Most of the nation’s 361 ports are not container ports, but rather are bulk handling ports; and almost every container port has a bulk port in the portfolio that is dragging things down, said Aaron Ellis, public affairs director.
“The Port of Houston is the largest port in the country. It is even larger than the Port of Los Angeles in terms of volume.
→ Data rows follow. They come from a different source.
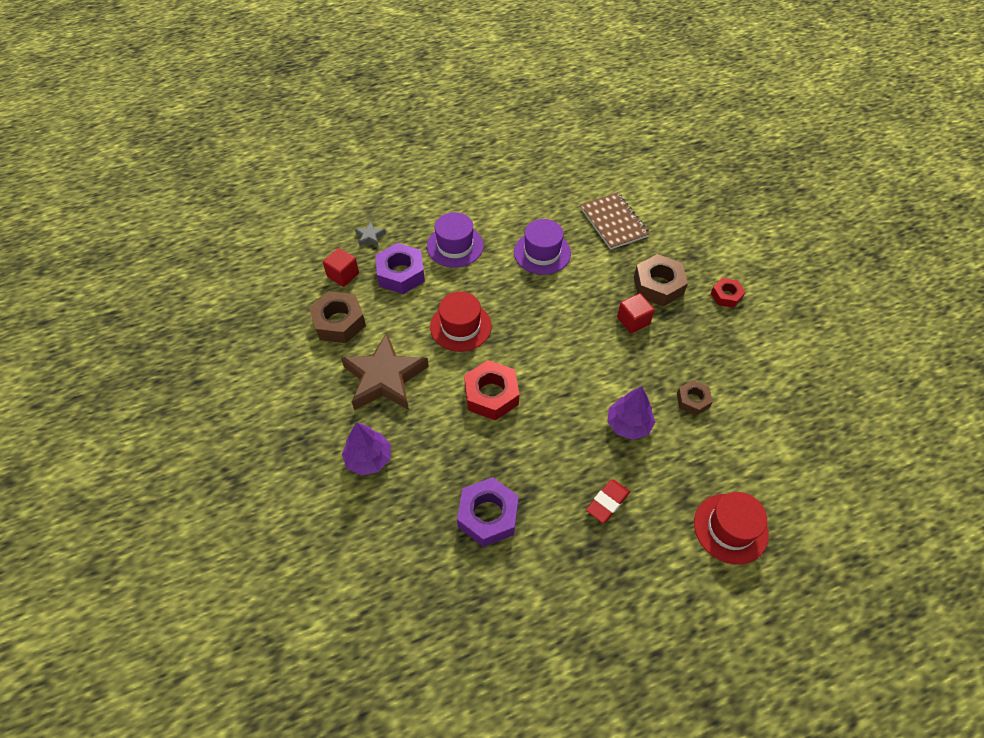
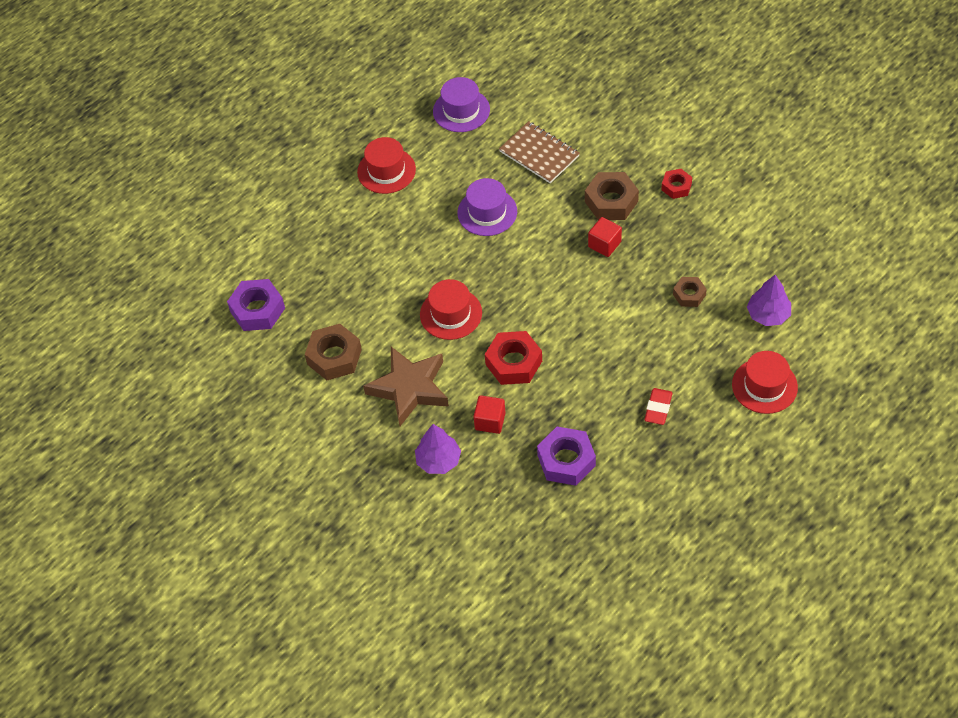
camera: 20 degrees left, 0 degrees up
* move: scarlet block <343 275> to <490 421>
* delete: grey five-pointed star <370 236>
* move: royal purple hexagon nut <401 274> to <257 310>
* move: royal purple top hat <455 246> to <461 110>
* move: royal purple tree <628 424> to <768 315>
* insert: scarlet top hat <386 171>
And it doesn’t handle containers,” Ellis said.
Container ports like the twin ports of Los Angeles and Long Beach are faring better than bulk ports because people “have been sitting at home, working away and ordering things online, so the container ports have moved a lot of consumer goods.”
Grain, cement, fertilizer and fuel, shipped through bulk ports, have not seen the same kind of demand during the pandemic, Ellis said.
“All of the demand is for consumer goods right now, but there is also a high cost of handling that freight right now, because people have to be properly masked up and wearing personal protection equipment,” Ellis said. “There is a great deal of cost associated with handling all of this cargo, and unless the port is experiencing high demand, the additional cost of dealing with COVID-19 can be overwhelming.”
There has been no dedicated relief for port authorities in any of the relief packages, Chapman said.
“While many private entities get tax credits to recoup costs, the ports as public entities didn’t get anything,” Chapman said. “The airports received relief money to deal with the pandemic, but the ports have not received similar funding from the government.”
The prospects for the nation’s ports are tied to the larger COVID-19 relief package being discussed in Congress, Ellis said.
AAPA has also been lobbying for the National Defense Authorization Act that would create a maritime administration to provide relief to the ports in similar ways that national agencies provide direct relief and grants to transportation and airports, Ellis said.